| Exercise description |
What follows is a listing; give it again exactly, in its entirety.

── Provided data

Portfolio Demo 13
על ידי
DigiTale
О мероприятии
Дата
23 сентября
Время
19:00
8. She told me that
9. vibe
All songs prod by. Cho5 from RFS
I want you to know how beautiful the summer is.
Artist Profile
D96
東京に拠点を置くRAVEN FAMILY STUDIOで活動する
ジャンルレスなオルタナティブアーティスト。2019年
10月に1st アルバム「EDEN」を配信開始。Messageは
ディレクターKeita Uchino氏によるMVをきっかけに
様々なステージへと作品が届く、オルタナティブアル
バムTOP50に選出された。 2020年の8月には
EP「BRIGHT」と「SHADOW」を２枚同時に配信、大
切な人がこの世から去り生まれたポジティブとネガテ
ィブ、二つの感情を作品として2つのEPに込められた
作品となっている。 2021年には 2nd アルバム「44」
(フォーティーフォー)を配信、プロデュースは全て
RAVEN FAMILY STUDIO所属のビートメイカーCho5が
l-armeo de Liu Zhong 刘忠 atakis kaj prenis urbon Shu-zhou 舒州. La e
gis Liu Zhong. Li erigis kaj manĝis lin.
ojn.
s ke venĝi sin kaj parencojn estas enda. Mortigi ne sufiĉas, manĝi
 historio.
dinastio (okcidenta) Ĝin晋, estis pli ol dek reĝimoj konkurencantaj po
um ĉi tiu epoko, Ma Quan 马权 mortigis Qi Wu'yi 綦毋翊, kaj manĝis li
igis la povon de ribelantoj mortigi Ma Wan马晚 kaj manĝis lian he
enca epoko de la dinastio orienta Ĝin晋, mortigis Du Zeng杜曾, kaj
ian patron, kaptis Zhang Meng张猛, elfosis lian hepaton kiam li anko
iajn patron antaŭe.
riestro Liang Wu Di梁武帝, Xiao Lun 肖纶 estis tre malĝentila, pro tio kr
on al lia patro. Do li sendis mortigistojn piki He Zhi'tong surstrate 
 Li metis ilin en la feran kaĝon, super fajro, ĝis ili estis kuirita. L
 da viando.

────

| Solution to this problem |
Portfolio Demo 13
על ידי
DigiTale
О мероприятии
Дата
23 сентября
Время
19:00
8. She told me that
9. vibe
All songs prod by. Cho5 from RFS
I want you to know how beautiful the summer is.
Artist Profile
D96
東京に拠点を置くRAVEN FAMILY STUDIOで活動する
ジャンルレスなオルタナティブアーティスト。2019年
10月に1st アルバム「EDEN」を配信開始。Messageは
ディレクターKeita Uchino氏によるMVをきっかけに
様々なステージへと作品が届く、オルタナティブアル
バムTOP50に選出された。 2020年の8月には
EP「BRIGHT」と「SHADOW」を２枚同時に配信、大
切な人がこの世から去り生まれたポジティブとネガテ
ィブ、二つの感情を作品として2つのEPに込められた
作品となっている。 2021年には 2nd アルバム「44」
(フォーティーフォー)を配信、プロデュースは全て
RAVEN FAMILY STUDIO所属のビートメイカーCho5が
l-armeo de Liu Zhong 刘忠 atakis kaj prenis urbon Shu-zhou 舒州. La e
gis Liu Zhong. Li erigis kaj manĝis lin.
ojn.
s ke venĝi sin kaj parencojn estas enda. Mortigi ne sufiĉas, manĝi
 historio.
dinastio (okcidenta) Ĝin晋, estis pli ol dek reĝimoj konkurencantaj po
um ĉi tiu epoko, Ma Quan 马权 mortigis Qi Wu'yi 綦毋翊, kaj manĝis li
igis la povon de ribelantoj mortigi Ma Wan马晚 kaj manĝis lian he
enca epoko de la dinastio orienta Ĝin晋, mortigis Du Zeng杜曾, kaj
ian patron, kaptis Zhang Meng张猛, elfosis lian hepaton kiam li anko
iajn patron antaŭe.
riestro Liang Wu Di梁武帝, Xiao Lun 肖纶 estis tre malĝentila, pro tio kr
on al lia patro. Do li sendis mortigistojn piki He Zhi'tong surstrate 
 Li metis ilin en la feran kaĝon, super fajro, ĝis ili estis kuirita. L
 da viando.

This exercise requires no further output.